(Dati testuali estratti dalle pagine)
━━━

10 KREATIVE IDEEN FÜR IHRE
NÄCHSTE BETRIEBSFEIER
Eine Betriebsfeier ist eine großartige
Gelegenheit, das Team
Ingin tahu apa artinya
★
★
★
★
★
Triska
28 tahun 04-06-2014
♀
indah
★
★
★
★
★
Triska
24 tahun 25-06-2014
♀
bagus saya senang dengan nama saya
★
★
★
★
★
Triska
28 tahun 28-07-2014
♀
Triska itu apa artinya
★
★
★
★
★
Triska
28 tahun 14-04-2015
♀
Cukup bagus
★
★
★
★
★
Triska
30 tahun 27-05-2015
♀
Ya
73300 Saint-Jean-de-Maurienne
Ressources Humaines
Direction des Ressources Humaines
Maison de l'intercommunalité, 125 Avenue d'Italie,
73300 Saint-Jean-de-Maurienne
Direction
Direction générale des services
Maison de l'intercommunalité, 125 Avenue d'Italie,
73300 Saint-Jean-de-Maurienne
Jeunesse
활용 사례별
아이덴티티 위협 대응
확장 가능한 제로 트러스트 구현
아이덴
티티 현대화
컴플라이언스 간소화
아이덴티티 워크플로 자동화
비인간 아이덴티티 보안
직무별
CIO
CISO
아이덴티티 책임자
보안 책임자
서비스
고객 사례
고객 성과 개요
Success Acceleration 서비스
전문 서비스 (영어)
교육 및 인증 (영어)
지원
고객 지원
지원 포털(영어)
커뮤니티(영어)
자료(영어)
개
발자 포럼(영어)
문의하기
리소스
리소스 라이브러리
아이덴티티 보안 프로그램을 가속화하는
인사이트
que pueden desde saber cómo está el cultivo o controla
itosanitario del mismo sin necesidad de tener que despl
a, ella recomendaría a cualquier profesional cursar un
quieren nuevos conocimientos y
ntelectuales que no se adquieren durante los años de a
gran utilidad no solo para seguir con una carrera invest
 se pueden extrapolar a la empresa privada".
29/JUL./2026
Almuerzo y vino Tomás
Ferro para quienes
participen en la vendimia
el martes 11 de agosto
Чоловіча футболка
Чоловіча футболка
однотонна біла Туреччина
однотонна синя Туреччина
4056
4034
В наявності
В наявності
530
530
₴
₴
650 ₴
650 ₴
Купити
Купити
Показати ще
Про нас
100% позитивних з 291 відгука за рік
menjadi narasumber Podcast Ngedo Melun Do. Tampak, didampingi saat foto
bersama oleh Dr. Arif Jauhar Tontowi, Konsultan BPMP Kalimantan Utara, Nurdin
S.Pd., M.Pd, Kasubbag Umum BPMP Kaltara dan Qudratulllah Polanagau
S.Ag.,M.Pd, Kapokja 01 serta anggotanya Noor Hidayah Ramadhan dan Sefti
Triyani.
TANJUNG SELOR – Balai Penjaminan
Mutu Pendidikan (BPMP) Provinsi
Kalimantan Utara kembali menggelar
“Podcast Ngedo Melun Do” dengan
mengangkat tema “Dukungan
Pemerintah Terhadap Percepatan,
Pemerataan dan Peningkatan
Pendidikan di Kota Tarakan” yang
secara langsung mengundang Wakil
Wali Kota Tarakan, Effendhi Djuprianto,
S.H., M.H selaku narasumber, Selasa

━━━

• DESCRIZIONE DEL COMPITO: Ripeti parola per parola, per favore, tutte le righe dell'elenco qui sopra, senza cambiare nulla.

• RISULTATO DELL'ESERCIZIO:
10 KREATIVE IDEEN FÜR IHRE
NÄCHSTE BETRIEBSFEIER
Eine Betriebsfeier ist eine großartige
Gelegenheit, das Team
Ingin tahu apa artinya
★
★
★
★
★
Triska
28 tahun 04-06-2014
♀
indah
★
★
★
★
★
Triska
24 tahun 25-06-2014
♀
bagus saya senang dengan nama saya
★
★
★
★
★
Triska
28 tahun 28-07-2014
♀
Triska itu apa artinya
★
★
★
★
★
Triska
28 tahun 14-04-2015
♀
Cukup bagus
★
★
★
★
★
Triska
30 tahun 27-05-2015
♀
Ya
73300 Saint-Jean-de-Maurienne
Ressources Humaines
Direction des Ressources Humaines
Maison de l'intercommunalité, 125 Avenue d'Italie,
73300 Saint-Jean-de-Maurienne
Direction
Direction générale des services
Maison de l'intercommunalité, 125 Avenue d'Italie,
73300 Saint-Jean-de-Maurienne
Jeunesse
활용 사례별
아이덴티티 위협 대응
확장 가능한 제로 트러스트 구현
아이덴
티티 현대화
컴플라이언스 간소화
아이덴티티 워크플로 자동화
비인간 아이덴티티 보안
직무별
CIO
CISO
아이덴티티 책임자
보안 책임자
서비스
고객 사례
고객 성과 개요
Success Acceleration 서비스
전문 서비스 (영어)
교육 및 인증 (영어)
지원
고객 지원
지원 포털(영어)
커뮤니티(영어)
자료(영어)
개
발자 포럼(영어)
문의하기
리소스
리소스 라이브러리
아이덴티티 보안 프로그램을 가속화하는
인사이트
que pueden desde saber cómo está el cultivo o controla
itosanitario del mismo sin necesidad de tener que despl
a, ella recomendaría a cualquier profesional cursar un
quieren nuevos conocimientos y
ntelectuales que no se adquieren durante los años de a
gran utilidad no solo para seguir con una carrera invest
 se pueden extrapolar a la empresa privada".
29/JUL./2026
Almuerzo y vino Tomás
Ferro para quienes
participen en la vendimia
el martes 11 de agosto
Чоловіча футболка
Чоловіча футболка
однотонна біла Туреччина
однотонна синя Туреччина
4056
4034
В наявності
В наявності
530
530
₴
₴
650 ₴
650 ₴
Купити
Купити
Показати ще
Про нас
100% позитивних з 291 відгука за рік
menjadi narasumber Podcast Ngedo Melun Do. Tampak, didampingi saat foto
bersama oleh Dr. Arif Jauhar Tontowi, Konsultan BPMP Kalimantan Utara, Nurdin
S.Pd., M.Pd, Kasubbag Umum BPMP Kaltara dan Qudratulllah Polanagau
S.Ag.,M.Pd, Kapokja 01 serta anggotanya Noor Hidayah Ramadhan dan Sefti
Triyani.
TANJUNG SELOR – Balai Penjaminan
Mutu Pendidikan (BPMP) Provinsi
Kalimantan Utara kembali menggelar
“Podcast Ngedo Melun Do” dengan
mengangkat tema “Dukungan
Pemerintah Terhadap Percepatan,
Pemerataan dan Peningkatan
Pendidikan di Kota Tarakan” yang
secara langsung mengundang Wakil
Wali Kota Tarakan, Effendhi Djuprianto,
S.H., M.H selaku narasumber, Selasa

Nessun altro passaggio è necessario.